List every line in this data where the string "Alemania" occurs.

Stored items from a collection
====

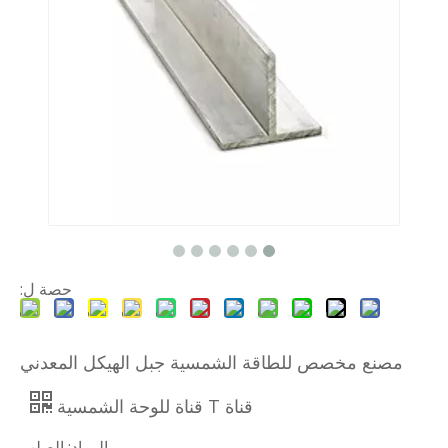
حصة ل:
مصنع مخصص للطاقة الشمسية جبل الهيكل المعدني
قناة T قناة للوحة الشمسية
المواد: الصلب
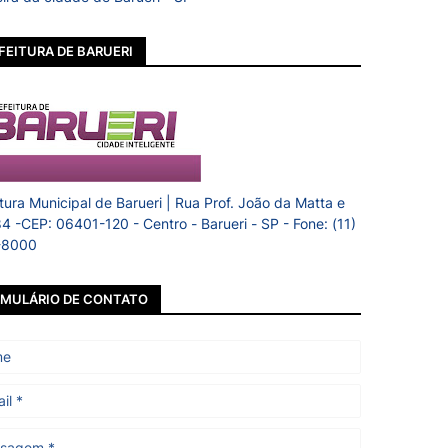
FEITURA DE BARUERI
itura Municipal de Barueri | Rua Prof. João da Matta e
84 -CEP: 06401-120 - Centro - Barueri - SP - Fone: (11)
-8000
MULÁRIO DE CONTATO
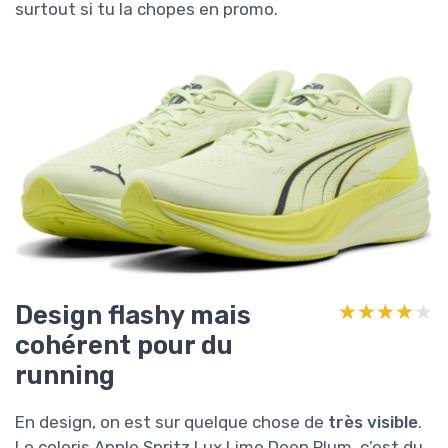
surtout si tu la chopes en promo.
Design flashy mais
★★★★★
★★★★★
cohérent pour du
running
En design, on est sur quelque chose de
très visible
.
Le coloris Apple Spritz Lux Lime Deep Plum, c’est du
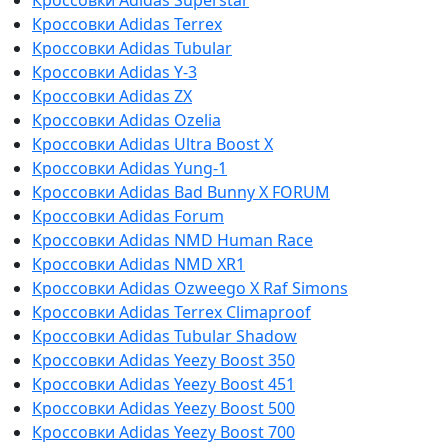
Кроссовки Adidas Terrex
Кроссовки Adidas Tubular
Кроссовки Adidas Y-3
Кроссовки Adidas ZX
Кроссовки Adidas Ozelia
Кроссовки Adidas Ultra Boost X
Кроссовки Adidas Yung-1
Кроссовки Adidas Bad Bunny X FORUM
Кроссовки Adidas Forum
Кроссовки Adidas NMD Human Race
Кроссовки Adidas NMD XR1
Кроссовки Adidas Ozweego Х Raf Simons
Кроссовки Adidas Terrex Climaproof
Кроссовки Adidas Tubular Shadow
Кроссовки Adidas Yeezy Boost 350
Кроссовки Adidas Yeezy Boost 451
Кроссовки Adidas Yeezy Boost 500
Кроссовки Adidas Yeezy Boost 700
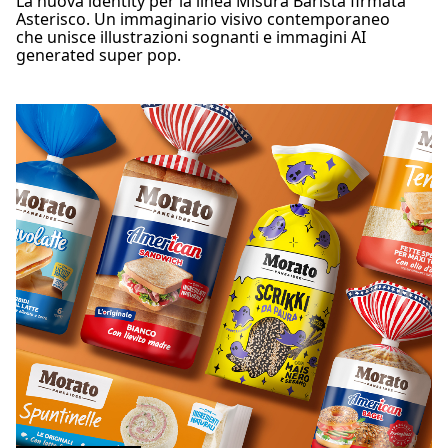
La nuova identity per la linea Misura Barista firmata
Asterisco. Un immaginario visivo contemporaneo
che unisce illustrazioni sognanti e immagini AI
generated super pop.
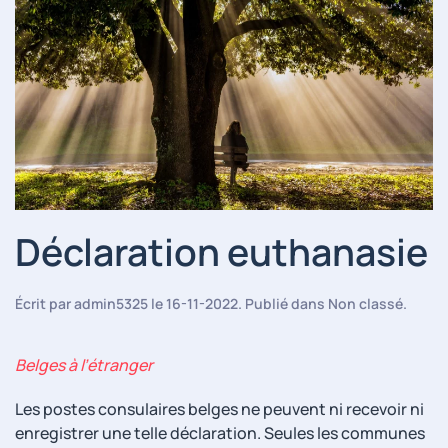
Déclaration euthanasie
Écrit par
admin5325
le
16-11-2022
. Publié dans
Non classé
.
Belges à l’étranger
Les postes consulaires belges ne peuvent ni recevoir ni
enregistrer une telle déclaration. Seules les communes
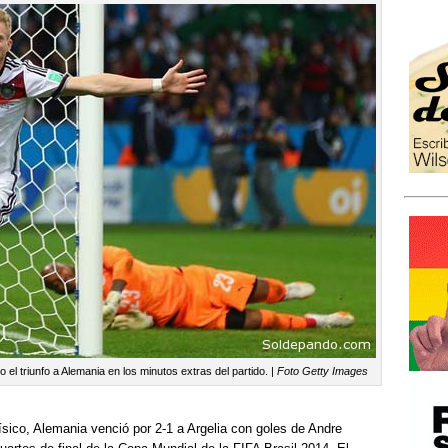
o el triunfo a Alemania en los minutos extras del partido. |
Foto Getty Images
sico, Alemania venció por 2-1 a Argelia con goles de Andre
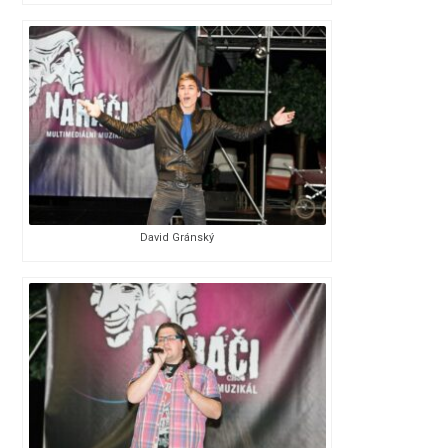
David Gránský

====

Answer to the exercise
o el triunfo a Alemania en los minutos extras del partido. |
sico, Alemania venció por 2-1 a Argelia con goles de Andre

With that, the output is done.